Several personnel changes later, the Pleasure Bombs now include the voice of Alexis Casano, guitarist Justin "Silky" Slusher, keyboardist Joel Adams, bassist Idan Ireland, and Kathleen Dona on drums. And the real work has paid off in the form of their debut CD, Food Plus Sex Equals Nature, released in fall 1998. The disc is glossy and chock full of funky rhythms and R&B-flavored hooks that highlight the soulful vocal interminglings of Casano and Paul. The goal here is booty-shakin' and free-flowin' fun. In a genre in which lyrics appear to sometimes be an afterthought, what sets the Pleasure Bombs apart are Paul's smart, introspective and always free-spirited lyrics.


For complete listings of the Worcester Gay Pride Festival check out Listings.

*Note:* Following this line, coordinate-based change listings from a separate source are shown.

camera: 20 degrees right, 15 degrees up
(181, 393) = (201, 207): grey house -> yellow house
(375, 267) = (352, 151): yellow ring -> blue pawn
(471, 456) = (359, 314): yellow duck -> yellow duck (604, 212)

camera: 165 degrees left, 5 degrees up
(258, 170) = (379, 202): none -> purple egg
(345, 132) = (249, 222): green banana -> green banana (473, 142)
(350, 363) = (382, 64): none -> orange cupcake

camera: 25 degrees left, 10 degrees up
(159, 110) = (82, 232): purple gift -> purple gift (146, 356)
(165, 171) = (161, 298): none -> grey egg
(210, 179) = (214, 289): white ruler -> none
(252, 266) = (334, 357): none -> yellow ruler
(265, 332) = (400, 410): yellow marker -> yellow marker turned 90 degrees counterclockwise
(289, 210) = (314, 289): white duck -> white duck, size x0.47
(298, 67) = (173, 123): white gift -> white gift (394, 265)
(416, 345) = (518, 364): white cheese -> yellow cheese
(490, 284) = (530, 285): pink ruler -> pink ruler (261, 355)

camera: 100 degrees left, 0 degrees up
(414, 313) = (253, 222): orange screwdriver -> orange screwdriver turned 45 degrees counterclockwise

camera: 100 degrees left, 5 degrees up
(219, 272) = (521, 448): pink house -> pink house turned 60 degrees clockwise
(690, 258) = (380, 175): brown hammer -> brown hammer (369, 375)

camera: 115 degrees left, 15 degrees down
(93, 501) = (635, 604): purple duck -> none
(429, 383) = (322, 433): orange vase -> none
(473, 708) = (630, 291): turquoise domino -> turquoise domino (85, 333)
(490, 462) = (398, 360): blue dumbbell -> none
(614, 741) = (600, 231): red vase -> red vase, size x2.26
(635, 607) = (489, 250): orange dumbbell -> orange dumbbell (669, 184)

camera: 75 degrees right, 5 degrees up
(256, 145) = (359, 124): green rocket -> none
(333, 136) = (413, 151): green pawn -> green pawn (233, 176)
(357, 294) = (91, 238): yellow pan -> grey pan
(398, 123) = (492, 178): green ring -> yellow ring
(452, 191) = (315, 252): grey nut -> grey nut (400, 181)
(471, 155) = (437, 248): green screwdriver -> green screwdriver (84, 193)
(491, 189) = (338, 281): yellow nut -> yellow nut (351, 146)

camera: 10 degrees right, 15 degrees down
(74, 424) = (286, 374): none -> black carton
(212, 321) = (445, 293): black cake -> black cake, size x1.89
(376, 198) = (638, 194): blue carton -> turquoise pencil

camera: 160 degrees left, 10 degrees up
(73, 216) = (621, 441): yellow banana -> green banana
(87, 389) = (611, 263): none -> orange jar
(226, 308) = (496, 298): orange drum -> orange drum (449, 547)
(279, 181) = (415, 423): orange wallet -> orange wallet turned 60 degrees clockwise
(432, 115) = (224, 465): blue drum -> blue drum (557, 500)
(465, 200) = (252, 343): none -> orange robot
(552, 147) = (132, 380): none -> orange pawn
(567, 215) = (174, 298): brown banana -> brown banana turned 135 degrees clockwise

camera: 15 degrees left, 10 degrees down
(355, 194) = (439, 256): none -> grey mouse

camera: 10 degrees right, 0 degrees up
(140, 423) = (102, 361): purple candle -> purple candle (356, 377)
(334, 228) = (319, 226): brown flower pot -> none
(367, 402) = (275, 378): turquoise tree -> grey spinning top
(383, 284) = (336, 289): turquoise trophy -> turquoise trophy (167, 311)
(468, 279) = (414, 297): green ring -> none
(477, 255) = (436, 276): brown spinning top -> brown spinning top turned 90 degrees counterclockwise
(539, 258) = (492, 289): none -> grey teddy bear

"Music, sex, politics, pleasure in all its forms -- I think they're all gonna come up in lyrics, and I think that's one good thing about being a pop band with a capital P is that we have some freedom to move around with the lyric topics," says Paul, referencing one of the Bombs' favorite tracks, "On the Loveliest Weed," inspired by a Berlin judge who refused to throw potheads in jail for taking a leisurely toke. "That was a lyric I wrote to describe the perspective on the marijuana issue without just coming out and saying, `We wanna get high so high,'" he sings. Surely even those Frampton clones are groovin' when Paul and Casano let loose with pop's longest hook line, "That people have the fundamental right/To feel however the hell they please/In their own free time/And yes that means/That many are gonna be gettin' high/On the loveliest weed."

"The thing that I liked about it initially was that it had a kind of shuffle-groove," Paul points out. "And the shuffle groove created the shuffle in the lyric." But just to make sure that Tipper Gore isn't lurking about with a stack of Parental Advisory stickers, Paul quickly adds, "It's not to say that we think everybody should smoke, that's not the point of the song, but people should be able to feel the way they want to feel on their own free time. That much we can definitely sing about."

The Pleasure Bombs appear at this Saturday's Gay/Lesbian/ Bisexual/Transgender Pride Festival in Institute Park.